A falta de posado familiar o de imágenes domésticas de nuestra familia Real, que por otra parte son habituales en otras casas reinantes, doña Sofía ha vuelto a convertirse en ese nexo de unión que tanto echamos de menos los ciudadanos. En una ocasión pregunté a uno de los responsables de Zarzuela esta falta de imágenes que fueron habituales cuando el hoy Rey y sus hermanas eran pequeños. Incluso, siendo aún solteros los tres, las reuniones navideñas eran mucho más visibles que ahora.

El funcionario me contestó que dependía exclusivamente de la decisión del monarca, en aquel momento don Juan Carlos. Y sobre todo de doña Sofía, que sabía que ese tipo de informaciones y fotos no institucionales favorecían la imagen de unidad de la Corona. Recuerdo las portadas de las revistas de entretenimiento de aquellos años donde aparecían los niños Borbón Grecia recibiendo en presencia de su madre a Melchor, Gaspar y Baltasar en el ayuntamiento de Madrid. La mayoría de las veces junto a los primos Gómez Acebo, Zurita y Borbón Dos Sicilias.

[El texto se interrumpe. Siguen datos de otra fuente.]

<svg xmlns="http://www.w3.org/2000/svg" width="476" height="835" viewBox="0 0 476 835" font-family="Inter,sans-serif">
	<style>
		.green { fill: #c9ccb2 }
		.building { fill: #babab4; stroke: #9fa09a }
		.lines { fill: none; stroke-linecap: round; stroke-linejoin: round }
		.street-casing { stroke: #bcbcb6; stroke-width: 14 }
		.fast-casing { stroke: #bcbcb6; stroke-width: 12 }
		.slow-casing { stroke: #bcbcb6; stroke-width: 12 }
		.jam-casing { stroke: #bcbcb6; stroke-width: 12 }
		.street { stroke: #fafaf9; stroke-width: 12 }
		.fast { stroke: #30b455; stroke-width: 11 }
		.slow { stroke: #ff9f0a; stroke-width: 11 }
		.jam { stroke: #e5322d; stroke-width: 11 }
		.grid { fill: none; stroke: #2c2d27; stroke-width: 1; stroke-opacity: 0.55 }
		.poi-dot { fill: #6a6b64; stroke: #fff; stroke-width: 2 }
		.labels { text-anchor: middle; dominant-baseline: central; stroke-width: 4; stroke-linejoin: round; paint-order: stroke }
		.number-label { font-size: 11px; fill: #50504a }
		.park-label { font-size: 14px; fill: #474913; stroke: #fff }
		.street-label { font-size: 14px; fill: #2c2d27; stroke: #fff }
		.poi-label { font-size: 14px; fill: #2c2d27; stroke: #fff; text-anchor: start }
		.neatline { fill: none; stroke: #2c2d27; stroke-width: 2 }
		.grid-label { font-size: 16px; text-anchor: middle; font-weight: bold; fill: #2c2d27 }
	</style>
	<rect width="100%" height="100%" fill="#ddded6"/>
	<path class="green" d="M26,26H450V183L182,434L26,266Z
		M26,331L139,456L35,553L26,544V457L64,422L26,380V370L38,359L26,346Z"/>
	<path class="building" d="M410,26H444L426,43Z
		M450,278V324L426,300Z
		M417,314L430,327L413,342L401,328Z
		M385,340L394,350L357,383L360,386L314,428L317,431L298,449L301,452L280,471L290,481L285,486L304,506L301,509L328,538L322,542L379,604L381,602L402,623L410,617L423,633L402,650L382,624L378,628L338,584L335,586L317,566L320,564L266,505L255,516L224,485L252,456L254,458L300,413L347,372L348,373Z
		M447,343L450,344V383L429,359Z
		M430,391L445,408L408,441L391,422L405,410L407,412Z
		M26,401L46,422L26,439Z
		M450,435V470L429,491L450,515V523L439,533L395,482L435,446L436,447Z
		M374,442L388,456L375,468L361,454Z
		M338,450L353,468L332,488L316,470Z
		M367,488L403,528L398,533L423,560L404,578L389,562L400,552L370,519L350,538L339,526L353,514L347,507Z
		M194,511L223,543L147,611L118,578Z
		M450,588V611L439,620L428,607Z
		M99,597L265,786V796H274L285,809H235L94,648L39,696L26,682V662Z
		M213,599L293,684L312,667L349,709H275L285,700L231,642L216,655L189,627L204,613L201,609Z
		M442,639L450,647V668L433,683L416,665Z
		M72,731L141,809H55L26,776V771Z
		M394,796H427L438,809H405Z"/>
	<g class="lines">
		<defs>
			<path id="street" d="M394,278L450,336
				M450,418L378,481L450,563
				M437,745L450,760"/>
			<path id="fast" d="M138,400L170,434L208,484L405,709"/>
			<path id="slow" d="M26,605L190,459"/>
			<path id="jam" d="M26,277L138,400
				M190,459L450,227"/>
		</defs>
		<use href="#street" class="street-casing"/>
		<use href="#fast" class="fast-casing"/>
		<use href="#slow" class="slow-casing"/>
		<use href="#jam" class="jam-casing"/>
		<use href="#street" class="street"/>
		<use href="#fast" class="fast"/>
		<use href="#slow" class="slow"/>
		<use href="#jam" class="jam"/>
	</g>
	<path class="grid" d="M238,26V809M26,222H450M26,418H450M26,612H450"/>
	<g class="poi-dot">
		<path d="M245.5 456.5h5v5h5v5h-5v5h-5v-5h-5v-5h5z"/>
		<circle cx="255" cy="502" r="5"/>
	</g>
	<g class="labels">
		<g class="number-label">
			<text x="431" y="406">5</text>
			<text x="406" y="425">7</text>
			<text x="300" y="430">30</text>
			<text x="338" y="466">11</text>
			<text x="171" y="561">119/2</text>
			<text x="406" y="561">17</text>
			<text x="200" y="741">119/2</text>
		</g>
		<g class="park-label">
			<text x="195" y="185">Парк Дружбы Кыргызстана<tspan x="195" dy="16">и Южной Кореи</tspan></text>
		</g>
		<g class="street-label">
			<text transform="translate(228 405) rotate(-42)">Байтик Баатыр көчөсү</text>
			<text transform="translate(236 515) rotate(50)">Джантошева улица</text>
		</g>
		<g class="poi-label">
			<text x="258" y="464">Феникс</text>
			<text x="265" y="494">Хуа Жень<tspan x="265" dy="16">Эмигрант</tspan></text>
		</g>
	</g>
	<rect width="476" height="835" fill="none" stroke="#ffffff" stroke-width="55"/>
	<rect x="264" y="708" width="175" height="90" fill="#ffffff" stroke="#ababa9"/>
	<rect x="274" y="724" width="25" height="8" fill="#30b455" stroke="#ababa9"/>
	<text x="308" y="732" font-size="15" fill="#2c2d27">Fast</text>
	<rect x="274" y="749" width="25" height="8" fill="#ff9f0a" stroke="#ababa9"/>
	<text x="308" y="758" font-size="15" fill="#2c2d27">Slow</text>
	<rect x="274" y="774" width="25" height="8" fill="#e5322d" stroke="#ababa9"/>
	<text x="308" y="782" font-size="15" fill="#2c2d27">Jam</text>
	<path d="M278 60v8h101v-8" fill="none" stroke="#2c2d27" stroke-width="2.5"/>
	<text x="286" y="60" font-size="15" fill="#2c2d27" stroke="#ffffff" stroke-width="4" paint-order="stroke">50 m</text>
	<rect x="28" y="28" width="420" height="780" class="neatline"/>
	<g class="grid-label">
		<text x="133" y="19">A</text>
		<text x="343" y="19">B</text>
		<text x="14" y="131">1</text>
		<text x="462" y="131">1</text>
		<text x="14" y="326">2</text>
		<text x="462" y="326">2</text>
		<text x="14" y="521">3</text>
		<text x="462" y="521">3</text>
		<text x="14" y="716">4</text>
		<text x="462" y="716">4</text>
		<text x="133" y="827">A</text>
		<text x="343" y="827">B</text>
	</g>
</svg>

Escasas apariciones públicas

Doña Sofía, el nexo de unión de la familia real con los ciudadanos

Cuando eran pequeños, Victoria Federica y Froilán no se perdían la cabalgata de Madrid.

Con el tiempo y la edad desaparecieron estos encuentros con la “realeza de Oriente” que servían para compartir con el resto de ciudadanos la magia de una noche que solo existe en España. Salvo los hijos de la Infanta Elena, que sí acudían durante años a la cabalgata de Madrid, y los Urdangarin a la de Barcelona, sin que hubiera problemas para fotografiarlos, las niñas Borbón Ortiz nunca se han dejado ver, excepto hace unos años en la de Pozuelo de Alarcón y gracias a un ciudadano paparazzi que consiguió salvar las imágenes y ofrecerlas gratis total.

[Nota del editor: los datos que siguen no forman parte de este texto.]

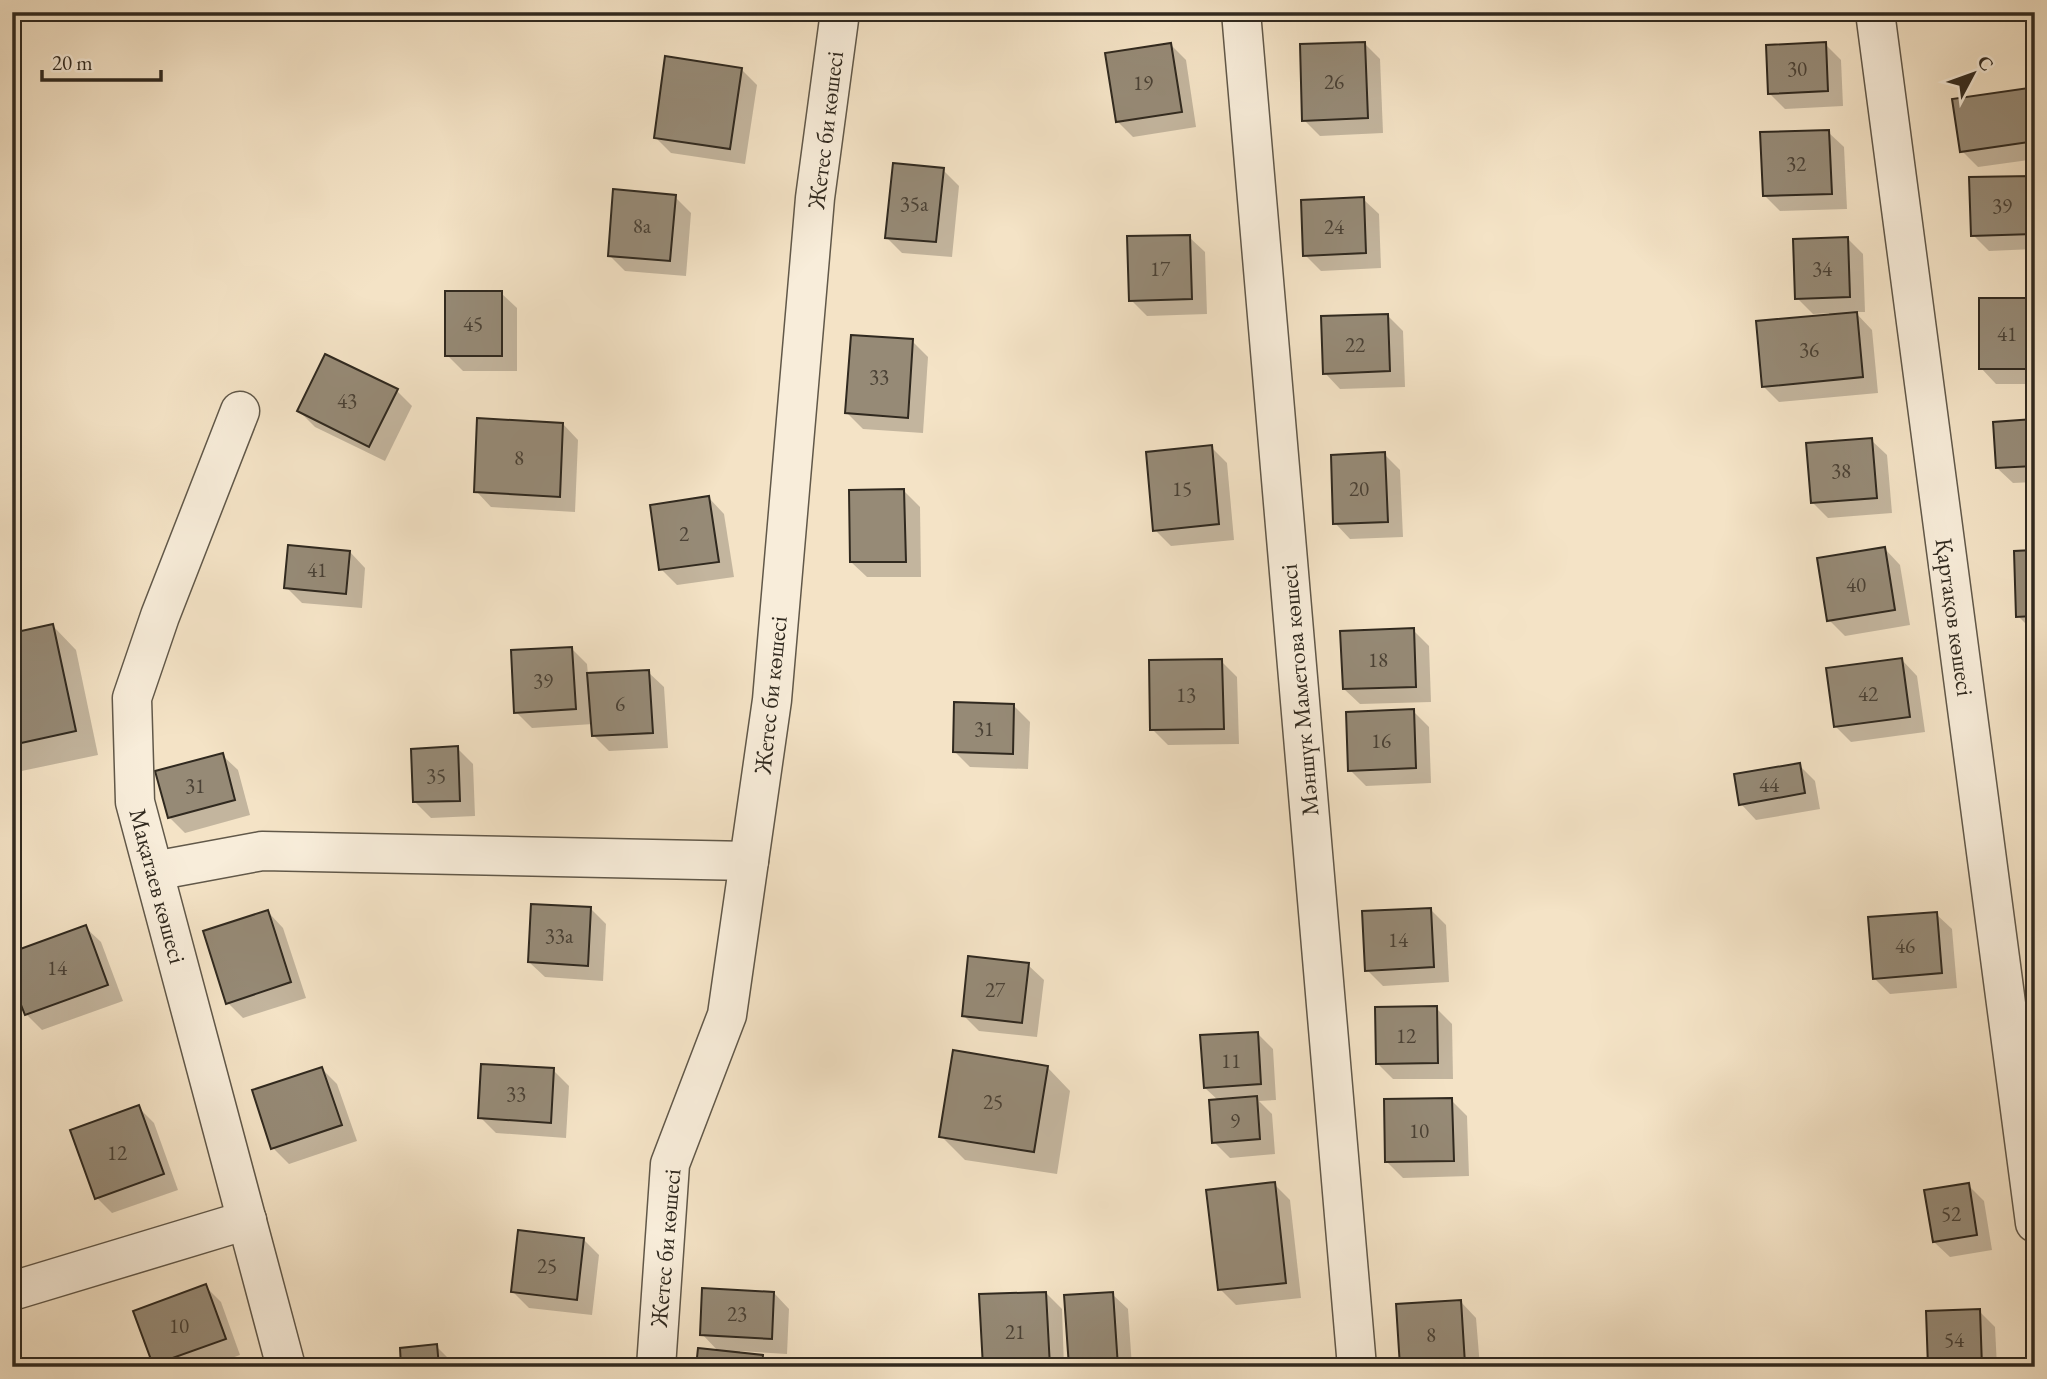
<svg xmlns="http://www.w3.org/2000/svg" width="2047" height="1379" viewBox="0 0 2047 1379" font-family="'EB Garamond',serif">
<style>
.shadow{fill:#0003}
.building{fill:#968a76;stroke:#30291f;stroke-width:2}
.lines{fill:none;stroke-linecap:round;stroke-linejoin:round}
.street-casing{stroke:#615849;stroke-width:41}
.street{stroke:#f8edda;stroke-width:38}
.labels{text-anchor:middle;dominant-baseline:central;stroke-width:6;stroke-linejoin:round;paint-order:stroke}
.number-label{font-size:21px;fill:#4a4135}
.street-label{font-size:24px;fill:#30291f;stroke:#f8edda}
</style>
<rect width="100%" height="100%" fill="#f4e3c6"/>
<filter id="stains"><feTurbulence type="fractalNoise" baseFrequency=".00286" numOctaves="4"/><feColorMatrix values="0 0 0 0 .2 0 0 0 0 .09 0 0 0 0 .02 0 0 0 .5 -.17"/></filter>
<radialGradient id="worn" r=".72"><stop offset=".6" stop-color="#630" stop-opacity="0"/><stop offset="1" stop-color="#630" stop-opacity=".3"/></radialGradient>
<!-- shadow -->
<g class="shadow">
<polygon points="1761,12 1826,12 1826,14 1765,16"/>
<polygon points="1364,43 1380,59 1383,133 1320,136 1304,120"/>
<polygon points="1170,44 1186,60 1196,127 1133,137 1117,121"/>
<polygon points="1825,44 1841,60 1843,106 1785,109 1769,93"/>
<polygon points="741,69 757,85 745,164 671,153 655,137"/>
<polygon points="2035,89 2035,159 1978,167 1962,151"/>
<polygon points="1828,132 1844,147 1847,209 1780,211 1764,195"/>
<polygon points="943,170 959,186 952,257 902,253 886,237"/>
<polygon points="2031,177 2035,181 2035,249 1989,251 1973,235"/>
<polygon points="675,197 691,213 686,276 625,271 609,255"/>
<polygon points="1363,199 1379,214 1381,268 1321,271 1305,255"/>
<polygon points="1189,237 1205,252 1207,314 1147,316 1131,300"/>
<polygon points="1847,238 1863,254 1865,312 1855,312 1872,330 1878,393 1779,402 1763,386 1829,316 1829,313 1813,314 1797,298"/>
<polygon points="501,293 517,308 517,371 463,371 447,355"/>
<polygon points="2035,300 2035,384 1996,384 1981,368"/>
<polygon points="1387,315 1403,331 1405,387 1340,389 1325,373"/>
<polygon points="912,341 928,357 923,433 863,429 847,413"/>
<polygon points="396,390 412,406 385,461 315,427 299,411"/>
<polygon points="2035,421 2035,482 2013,483 1997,468"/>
<polygon points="563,424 578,440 575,512 491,507 476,491"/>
<polygon points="1871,440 1887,455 1892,513 1828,518 1812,502"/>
<polygon points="1211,447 1227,463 1234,540 1171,546 1155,530"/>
<polygon points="1384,454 1400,470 1403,537 1350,539 1335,523"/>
<polygon points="904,491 920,507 921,577 867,577 851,562"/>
<polygon points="709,498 724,514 734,577 677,585 661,569"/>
<polygon points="1885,549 1900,565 1910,625 1845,636 1829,620"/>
<polygon points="350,552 365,568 362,608 302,603 286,587"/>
<polygon points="2035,552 2035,632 2034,632 2018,616"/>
<polygon points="53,626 76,650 98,755 12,773 12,635"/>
<polygon points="1413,630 1429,646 1431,702 1360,704 1344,689"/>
<polygon points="571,648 587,664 588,675 648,672 664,687 668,748 609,751 593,735 593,724 532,728 516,712"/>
<polygon points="1902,660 1917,676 1925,732 1851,742 1835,726"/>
<polygon points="1221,661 1237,677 1239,744 1168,745 1152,729"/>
<polygon points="1014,706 1030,722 1028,769 970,767 954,751"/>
<polygon points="1413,711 1429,727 1431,783 1366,786 1350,770"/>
<polygon points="457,748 473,764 475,816 431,818 415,802"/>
<polygon points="222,755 238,770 250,815 185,833 169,817"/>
<polygon points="1799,765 1815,781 1820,809 1756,820 1741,804"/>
<polygon points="591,909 606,924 603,981 545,977 529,962"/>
<polygon points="1430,909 1446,925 1449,982 1383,986 1367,970"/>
<polygon points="268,912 283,928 306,998 243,1018 228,1003"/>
<polygon points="1936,914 1952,929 1957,988 1890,994 1874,978"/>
<polygon points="85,927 101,942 123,1001 42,1030 26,1014"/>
<polygon points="1028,965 1044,980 1037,1037 979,1031 963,1015"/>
<polygon points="1436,1008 1452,1024 1453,1079 1393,1079 1378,1064"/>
<polygon points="1257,1033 1273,1049 1276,1100 1259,1101 1272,1114 1275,1154 1230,1158 1214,1142 1219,1101 1205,1088"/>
<polygon points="1047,1067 1070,1091 1057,1174 965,1160 941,1136"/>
<polygon points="322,1069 337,1084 357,1141 289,1164 273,1148"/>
<polygon points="553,1070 569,1086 566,1138 496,1133 480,1117"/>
<polygon points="1451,1100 1467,1116 1469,1176 1403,1178 1387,1162"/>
<polygon points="138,1107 154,1123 178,1190 112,1213 97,1198"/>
<polygon points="1274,1184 1290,1200 1301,1298 1236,1305 1220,1289"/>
<polygon points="1968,1185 1984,1201 1992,1250 1950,1257 1934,1242"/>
<polygon points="583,1239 599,1255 592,1315 529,1308 513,1292"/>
<polygon points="205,1286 221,1302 240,1355 207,1367 157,1367 154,1364"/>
<polygon points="774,1293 789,1309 787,1354 740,1351 740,1354 763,1357 772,1367 697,1367 719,1352 702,1334"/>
<polygon points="1046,1293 1062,1309 1064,1367 985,1367"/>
<polygon points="1112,1294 1128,1309 1132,1367 1071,1367"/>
<polygon points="1461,1302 1476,1318 1480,1367 1402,1367"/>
<polygon points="1979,1311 1995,1327 1997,1367 1930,1367"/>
<polygon points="436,1346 452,1362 452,1367 403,1367"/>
</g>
<!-- building -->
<g class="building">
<polygon points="1365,42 1368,118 1302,121 1300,44"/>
<polygon points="1826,42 1828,91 1768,94 1766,45"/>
<polygon points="1171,43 1182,112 1116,122 1105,53"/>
<polygon points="665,56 742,68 730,149 654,138"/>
<polygon points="2035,87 2035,141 1960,152 1952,99"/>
<polygon points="1829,130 1832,194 1763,196 1760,132"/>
<polygon points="893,163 944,168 936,242 885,238"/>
<polygon points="2032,176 2034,234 1971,236 1969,177"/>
<polygon points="613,189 676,195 670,261 608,256"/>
<polygon points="1364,197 1366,253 1303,256 1301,200"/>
<polygon points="1190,235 1192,299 1129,301 1127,236"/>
<polygon points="1848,237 1850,297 1795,299 1793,239"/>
<rect x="445" y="291" width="57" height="65"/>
<rect x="1979" y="298" width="56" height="71"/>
<polygon points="1857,312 1863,377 1762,387 1756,321"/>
<polygon points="1388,314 1390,371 1323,374 1321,316"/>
<polygon points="851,335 913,339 908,418 845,413"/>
<polygon points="325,354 398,389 369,447 297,411"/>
<polygon points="477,418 563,423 560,497 474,492"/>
<polygon points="2035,419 2035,466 1996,468 1993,422"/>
<polygon points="1872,438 1877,498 1811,503 1806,443"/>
<polygon points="1212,445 1219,524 1153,531 1146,452"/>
<polygon points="1385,452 1388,522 1333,524 1331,455"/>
<polygon points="904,489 906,562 850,562 849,490"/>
<polygon points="709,496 719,562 659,570 650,505"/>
<polygon points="288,545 350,551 346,594 284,588"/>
<polygon points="1885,547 1895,610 1827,621 1817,558"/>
<polygon points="2035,550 2035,616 2016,617 2014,551"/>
<polygon points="53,624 76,731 12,745 12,633"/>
<polygon points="1414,628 1416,687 1343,689 1340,631"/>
<polygon points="572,647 576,709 514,713 511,650"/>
<polygon points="1902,658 1910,717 1834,727 1826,668"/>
<polygon points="1222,659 1224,729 1150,730 1149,660"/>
<polygon points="649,670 653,733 592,736 587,673"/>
<polygon points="954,702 1014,704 1013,754 953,752"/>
<polygon points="1414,709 1416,768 1348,771 1346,712"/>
<polygon points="458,746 460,801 413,802 411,749"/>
<polygon points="223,753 235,800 168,818 155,771"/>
<polygon points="1800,763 1805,793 1739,805 1734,774"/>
<polygon points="531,904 591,907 588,966 528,962"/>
<polygon points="1431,908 1434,967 1365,971 1362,911"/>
<polygon points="268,910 291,982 226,1004 203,931"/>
<polygon points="1937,912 1942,973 1873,979 1868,917"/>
<polygon points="86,925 108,985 25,1015 12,982 12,952"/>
<polygon points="968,956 1029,963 1022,1023 962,1016"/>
<polygon points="1437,1006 1438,1063 1376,1064 1375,1007"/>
<polygon points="1258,1032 1261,1084 1204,1088 1200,1035"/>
<polygon points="953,1050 1048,1066 1034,1152 939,1137"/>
<polygon points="481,1064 554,1068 551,1123 478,1118"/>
<polygon points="322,1067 342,1125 271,1149 252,1090"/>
<polygon points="1257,1096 1260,1139 1212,1143 1209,1100"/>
<polygon points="1452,1098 1454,1161 1385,1162 1384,1099"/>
<polygon points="139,1105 164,1174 95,1199 70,1130"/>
<polygon points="1275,1182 1286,1283 1218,1290 1206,1190"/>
<polygon points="1969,1183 1977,1235 1933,1242 1924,1190"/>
<polygon points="518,1230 584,1238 577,1300 511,1292"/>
<polygon points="206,1284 226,1339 153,1365 133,1311"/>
<polygon points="702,1288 774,1292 772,1339 700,1335"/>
<polygon points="1046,1292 1050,1367 983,1367 979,1294"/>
<polygon points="1113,1292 1118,1367 1069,1367 1064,1295"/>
<polygon points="1461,1300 1465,1364 1400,1367 1396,1304"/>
<polygon points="1980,1309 1982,1367 1928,1367 1926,1311"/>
<polygon points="437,1344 439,1367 401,1367 400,1348"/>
<polygon points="698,1348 763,1355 762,1367 696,1367"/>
</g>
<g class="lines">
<defs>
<g id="street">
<polyline points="1241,12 1357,1367"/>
<polyline points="1875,12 2035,1223"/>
<polyline points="240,411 160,616 132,698 135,802 286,1367"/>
<polyline points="154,871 262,851 749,861"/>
<polyline points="12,1291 247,1220"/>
<polyline points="656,1367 670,1164 727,1015 772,700 815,198 840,12"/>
</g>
</defs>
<!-- street casing -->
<use href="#street" class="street-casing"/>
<!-- street -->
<use href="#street" class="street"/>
</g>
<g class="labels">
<!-- number labels -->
<g class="number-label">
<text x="1797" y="68">30</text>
<text x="1334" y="81">26</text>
<text x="1143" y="82">19</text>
<text x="1796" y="163">32</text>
<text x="914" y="203">35а</text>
<text x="2002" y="205">39</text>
<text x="642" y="225">8а</text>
<text x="1334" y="226">24</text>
<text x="1160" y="268">17</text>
<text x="1822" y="268">34</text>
<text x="473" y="323">45</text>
<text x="2007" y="333">41</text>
<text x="1355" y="344">22</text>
<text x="1809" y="349">36</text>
<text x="879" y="376">33</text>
<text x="347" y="400">43</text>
<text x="519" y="457">8</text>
<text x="1841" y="470">38</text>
<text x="1182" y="488">15</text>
<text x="1359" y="488">20</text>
<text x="684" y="533">2</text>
<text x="317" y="569">41</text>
<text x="1856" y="584">40</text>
<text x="1378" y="659">18</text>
<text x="543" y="680">39</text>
<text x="1868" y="693">42</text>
<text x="1186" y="694">13</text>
<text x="620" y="703">6</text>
<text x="984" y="728">31</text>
<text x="1381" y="740">16</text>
<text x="436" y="775">35</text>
<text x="1769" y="784">44</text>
<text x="195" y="785">31</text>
<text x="559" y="935">33а</text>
<text x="1398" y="939">14</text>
<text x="1905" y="945">46</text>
<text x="57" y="967">14</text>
<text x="995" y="989">27</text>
<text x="1406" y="1035">12</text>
<text x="1231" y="1060">11</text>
<text x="516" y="1093">33</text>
<text x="993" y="1101">25</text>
<text x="1235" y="1120">9</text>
<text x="1419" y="1130">10</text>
<text x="117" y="1152">12</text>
<text x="1951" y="1213">52</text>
<text x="547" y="1265">25</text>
<text x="737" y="1313">23</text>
<text x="179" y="1325">10</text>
<text x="1015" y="1331">21</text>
<text x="1431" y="1334">8</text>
<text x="1954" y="1339">54</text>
</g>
<!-- street labels -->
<g class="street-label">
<text transform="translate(825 130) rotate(-83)">Жетес би көшесі</text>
<text transform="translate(1955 617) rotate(82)">Қартақов көшесі</text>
<text transform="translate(1299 690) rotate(-95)">Мәншүк Маметова көшесі</text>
<text transform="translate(770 695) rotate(-84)">Жетес би көшесі</text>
<text transform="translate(158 886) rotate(75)">Мақатаев көшесі</text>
<text transform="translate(665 1248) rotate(-85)">Жетес би көшесі</text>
</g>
</g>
<!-- margin -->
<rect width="2047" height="1379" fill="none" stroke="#f4e3c6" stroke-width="42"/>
<rect x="14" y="14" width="2019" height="1351" fill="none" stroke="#30291f" stroke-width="3.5"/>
<rect x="21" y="21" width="2005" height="1337" fill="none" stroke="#30291f" stroke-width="2"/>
<!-- north arrow -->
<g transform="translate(1973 74) rotate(49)" stroke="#f8edda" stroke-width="5" paint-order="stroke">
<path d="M0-5L12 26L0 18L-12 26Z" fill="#30291f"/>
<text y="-10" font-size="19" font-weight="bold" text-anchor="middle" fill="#30291f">С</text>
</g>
<!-- scale -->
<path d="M42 70v10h119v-10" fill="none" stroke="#30291f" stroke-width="3.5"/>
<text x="52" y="70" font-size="21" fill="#30291f" stroke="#f8edda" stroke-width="5" paint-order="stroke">20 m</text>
<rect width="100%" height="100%" filter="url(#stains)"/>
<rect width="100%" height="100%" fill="url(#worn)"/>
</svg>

Yo tuve la suerte de ser una de las receptoras de esas fotos en las que se veía a la infanta Sofía en los hombros de su padre y a Leonor en los de un amigo de su padre. Aquella tarde hubo sus más y sus menos con los escoltas que no tenían más remedio que cumplir órdenes. Nada de fotos. Creo que esa fue la última vez que los ciudadanos tuvimos constancia que las niñas reales también disfrutaban de una de las tradiciones más bonitas y familiares de la Navidad.

Doña Sofía disfruta de sus nietos

Doña Sofía, el nexo de unión de la familia real con los ciudadanos

A la reina Sofía le gusta compartir planes familiares con sus nietos.

De hecho, este año Felipe, doña Letizia y sus hijas desaparecieron del mapa tras la cena de Nochebuena en Zarzuela y la comida de Navidad en la “casa de Asturias”, como llaman los amigos de don Felipe a su residencia al ondear la bandera del principado en la entrada de la casa. Cuento todo esto para señalar el papel de la reina Sofía como presencia pública en estas pasadas navidades. A falta de paseo por la plaza Mayor y la merienda en la chocolatería San Ginés, la abuela real ha querido disfrutar de sus nietos Urdangarin y Marichalar.

Con los primeros acudió a uno de los restaurantes preferidos de Don Juan Carlos, en el barrio de Salamanca, junto a la infanta Elena. Otro día salió con Irene Urdangarin y otro más con Juan Valentin, el primogénito de la infanta Cristina al que llevó al teatro Real a un concierto benéfico. Estas salidas familiares deberían ser mas cotidianas y en ellas deberían participar la heredera Leonor y su hermana Sofía. La visibilidad hace el cariño.